Similarly, another such diagonal is present orthogonal in the matrix.
This set of correlations implies that landmarks on one side of the
shape are correlated with landmarks on the other side. This also makes
intuitive sense, since the shape undergoes little shearing. For the
reconstructions below, the bounding box of the sample shapes was
adjusted to be closer to the origin.
![]() |
![]() |
![]() |
![]() |
| 1st Mode | 2nd Mode | 3rd Mode | 4th Mode |
Examining the modes of variation for the corpus collosum dataset doesn't offer the type of clear insight it did for the synthetic examples. However, we can still see some basic patterns. The first mode is a kind of rotation, while the second is an expansion along the x-axis. Similarly, the third mode also seems to be a type of rotation, while the fourth looks like an expansion along the y-axis.

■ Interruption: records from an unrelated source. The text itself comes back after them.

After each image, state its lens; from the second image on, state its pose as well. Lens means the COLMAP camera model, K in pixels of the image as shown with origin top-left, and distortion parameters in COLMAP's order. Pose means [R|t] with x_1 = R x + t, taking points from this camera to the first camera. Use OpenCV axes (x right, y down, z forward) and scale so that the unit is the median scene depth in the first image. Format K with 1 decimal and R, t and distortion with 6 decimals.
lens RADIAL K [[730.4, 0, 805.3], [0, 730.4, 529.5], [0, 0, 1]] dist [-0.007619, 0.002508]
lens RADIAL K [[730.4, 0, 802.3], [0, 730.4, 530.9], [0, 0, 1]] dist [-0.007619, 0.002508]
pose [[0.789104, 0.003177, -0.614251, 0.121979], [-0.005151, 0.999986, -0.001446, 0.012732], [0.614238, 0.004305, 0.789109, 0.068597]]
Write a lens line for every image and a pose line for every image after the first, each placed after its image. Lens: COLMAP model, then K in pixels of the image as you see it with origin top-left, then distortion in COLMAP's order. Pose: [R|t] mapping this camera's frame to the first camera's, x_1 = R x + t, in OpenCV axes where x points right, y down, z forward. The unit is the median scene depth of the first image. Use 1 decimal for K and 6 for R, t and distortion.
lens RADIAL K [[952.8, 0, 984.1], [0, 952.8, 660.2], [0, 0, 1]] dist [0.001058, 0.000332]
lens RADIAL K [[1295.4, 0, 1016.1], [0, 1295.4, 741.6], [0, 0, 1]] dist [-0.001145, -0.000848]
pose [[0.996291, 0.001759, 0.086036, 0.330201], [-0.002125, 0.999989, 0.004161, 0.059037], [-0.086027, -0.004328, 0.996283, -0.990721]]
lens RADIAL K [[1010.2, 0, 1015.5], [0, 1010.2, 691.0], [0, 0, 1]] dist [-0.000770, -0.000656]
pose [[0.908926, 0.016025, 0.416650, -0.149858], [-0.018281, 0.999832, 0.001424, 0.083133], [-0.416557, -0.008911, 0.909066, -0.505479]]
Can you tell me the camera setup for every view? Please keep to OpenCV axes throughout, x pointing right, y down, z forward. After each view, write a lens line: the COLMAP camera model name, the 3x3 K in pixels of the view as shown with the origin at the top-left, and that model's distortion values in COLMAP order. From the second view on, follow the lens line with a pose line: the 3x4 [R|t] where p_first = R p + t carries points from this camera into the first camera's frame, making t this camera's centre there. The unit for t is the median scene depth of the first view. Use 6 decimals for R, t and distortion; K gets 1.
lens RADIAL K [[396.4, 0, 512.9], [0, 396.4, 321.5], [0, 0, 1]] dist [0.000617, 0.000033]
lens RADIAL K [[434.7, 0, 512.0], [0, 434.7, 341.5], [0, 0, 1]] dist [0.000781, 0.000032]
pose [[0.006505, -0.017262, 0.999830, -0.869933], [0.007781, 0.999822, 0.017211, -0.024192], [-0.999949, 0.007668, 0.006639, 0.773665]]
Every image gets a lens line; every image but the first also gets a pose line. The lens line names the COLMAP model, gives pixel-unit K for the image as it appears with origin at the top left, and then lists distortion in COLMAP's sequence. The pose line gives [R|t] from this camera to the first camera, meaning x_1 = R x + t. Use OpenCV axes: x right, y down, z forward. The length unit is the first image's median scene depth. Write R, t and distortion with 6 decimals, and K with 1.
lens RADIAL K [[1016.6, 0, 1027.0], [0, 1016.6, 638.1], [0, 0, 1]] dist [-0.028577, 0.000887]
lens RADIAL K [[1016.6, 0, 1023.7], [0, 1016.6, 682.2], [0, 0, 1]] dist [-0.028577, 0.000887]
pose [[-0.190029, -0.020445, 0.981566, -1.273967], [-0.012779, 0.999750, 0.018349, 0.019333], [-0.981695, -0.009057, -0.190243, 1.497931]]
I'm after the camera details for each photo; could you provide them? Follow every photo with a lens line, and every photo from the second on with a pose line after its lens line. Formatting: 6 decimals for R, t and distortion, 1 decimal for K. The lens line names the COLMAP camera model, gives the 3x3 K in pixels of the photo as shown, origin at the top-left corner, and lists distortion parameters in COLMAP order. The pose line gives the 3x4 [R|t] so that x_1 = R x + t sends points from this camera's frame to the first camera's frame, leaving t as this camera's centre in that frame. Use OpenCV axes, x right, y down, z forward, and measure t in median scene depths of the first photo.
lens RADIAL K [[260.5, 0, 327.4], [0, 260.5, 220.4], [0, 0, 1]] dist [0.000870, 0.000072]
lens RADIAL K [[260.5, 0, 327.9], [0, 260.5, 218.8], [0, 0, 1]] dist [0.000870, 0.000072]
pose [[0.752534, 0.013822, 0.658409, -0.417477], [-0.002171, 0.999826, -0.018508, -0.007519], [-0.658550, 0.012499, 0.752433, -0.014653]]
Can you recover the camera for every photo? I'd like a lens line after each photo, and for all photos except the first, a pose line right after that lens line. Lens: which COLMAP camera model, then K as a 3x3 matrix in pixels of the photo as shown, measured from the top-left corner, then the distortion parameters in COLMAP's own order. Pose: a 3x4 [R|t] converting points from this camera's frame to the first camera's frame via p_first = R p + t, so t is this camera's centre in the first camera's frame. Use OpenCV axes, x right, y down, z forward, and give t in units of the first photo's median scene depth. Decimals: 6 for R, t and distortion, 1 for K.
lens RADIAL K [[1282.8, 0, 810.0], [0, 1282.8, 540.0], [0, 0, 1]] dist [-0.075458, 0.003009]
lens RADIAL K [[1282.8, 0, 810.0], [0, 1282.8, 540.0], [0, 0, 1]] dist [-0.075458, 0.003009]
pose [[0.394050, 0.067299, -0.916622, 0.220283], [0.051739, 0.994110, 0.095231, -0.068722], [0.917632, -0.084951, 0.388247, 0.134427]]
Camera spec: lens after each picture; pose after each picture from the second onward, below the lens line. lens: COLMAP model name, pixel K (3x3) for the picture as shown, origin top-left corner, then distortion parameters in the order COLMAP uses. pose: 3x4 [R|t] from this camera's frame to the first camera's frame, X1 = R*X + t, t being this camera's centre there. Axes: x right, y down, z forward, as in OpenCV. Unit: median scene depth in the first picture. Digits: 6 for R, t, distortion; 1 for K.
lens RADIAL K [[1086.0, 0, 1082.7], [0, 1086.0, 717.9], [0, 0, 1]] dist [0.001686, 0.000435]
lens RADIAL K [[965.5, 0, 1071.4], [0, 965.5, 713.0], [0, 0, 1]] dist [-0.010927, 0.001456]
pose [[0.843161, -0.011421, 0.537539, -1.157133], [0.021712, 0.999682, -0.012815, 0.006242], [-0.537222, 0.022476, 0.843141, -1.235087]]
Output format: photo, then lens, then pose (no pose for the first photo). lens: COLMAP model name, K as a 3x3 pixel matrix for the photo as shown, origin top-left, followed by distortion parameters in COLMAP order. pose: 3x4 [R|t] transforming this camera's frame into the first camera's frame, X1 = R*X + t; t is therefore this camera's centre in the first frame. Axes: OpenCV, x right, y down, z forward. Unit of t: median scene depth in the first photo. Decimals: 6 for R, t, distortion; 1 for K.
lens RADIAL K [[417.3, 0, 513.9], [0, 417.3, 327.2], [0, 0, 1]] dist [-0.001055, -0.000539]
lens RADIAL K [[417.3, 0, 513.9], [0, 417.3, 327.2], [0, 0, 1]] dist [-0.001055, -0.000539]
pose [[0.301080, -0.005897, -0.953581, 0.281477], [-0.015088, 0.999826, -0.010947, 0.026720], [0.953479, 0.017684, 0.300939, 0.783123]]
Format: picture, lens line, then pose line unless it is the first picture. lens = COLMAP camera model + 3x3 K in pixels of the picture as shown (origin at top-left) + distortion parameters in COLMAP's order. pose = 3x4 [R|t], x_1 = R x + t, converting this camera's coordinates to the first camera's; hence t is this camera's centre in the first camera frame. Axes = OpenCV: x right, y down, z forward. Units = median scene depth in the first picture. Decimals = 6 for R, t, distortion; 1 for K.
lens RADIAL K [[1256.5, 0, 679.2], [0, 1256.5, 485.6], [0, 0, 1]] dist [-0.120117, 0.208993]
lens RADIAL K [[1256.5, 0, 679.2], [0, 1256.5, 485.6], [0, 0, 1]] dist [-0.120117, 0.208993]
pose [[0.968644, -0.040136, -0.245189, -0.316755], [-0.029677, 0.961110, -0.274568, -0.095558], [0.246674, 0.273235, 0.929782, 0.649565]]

| Corpus Collosum Eigenvalues | Corpus Collosum Eigen CDF | |
![]() |
![]() |
![]() |
As one might also expect, being real world data, the contributing eigenvectors extend much further than the synthetic data. The first 5 modes capture over 90% of the variation, and by 15 there is virtually nothing left to contribute.
The biggest benefits from the Active Shape Model (ASM) approach is the ability to take a model generated from a training set, and through a minimization optimization, deform it to match a similar but different shape in an image. We've seen from the experiments above that the method is quite robust to noise, and compact for linear data. Conversely, non-linear deformations require a further expansion of the basis to properly capture the modes of shape deformation. This should only be seen as a problem if the shape requires a large number of landmarks, correlated in highly non-linear ways.
Examining the eigenmodes of variation proved insightful for linear operations, but not so much for non-linear modes such as rotation. For medical data it seems unlikely that sample shapes will vary linearly in any way accept scaling and translation. However, variation in translation is usually removed prior to use anyway. Rotation as well for that matter. If the application of ASM is for rigid mechanical parts, however, examining the modes of variation could prove incredibly insightful. On the other hand, being man-made objects, manufacturers are probably already aware of such variation. Still, the power of ASM's is quite clear.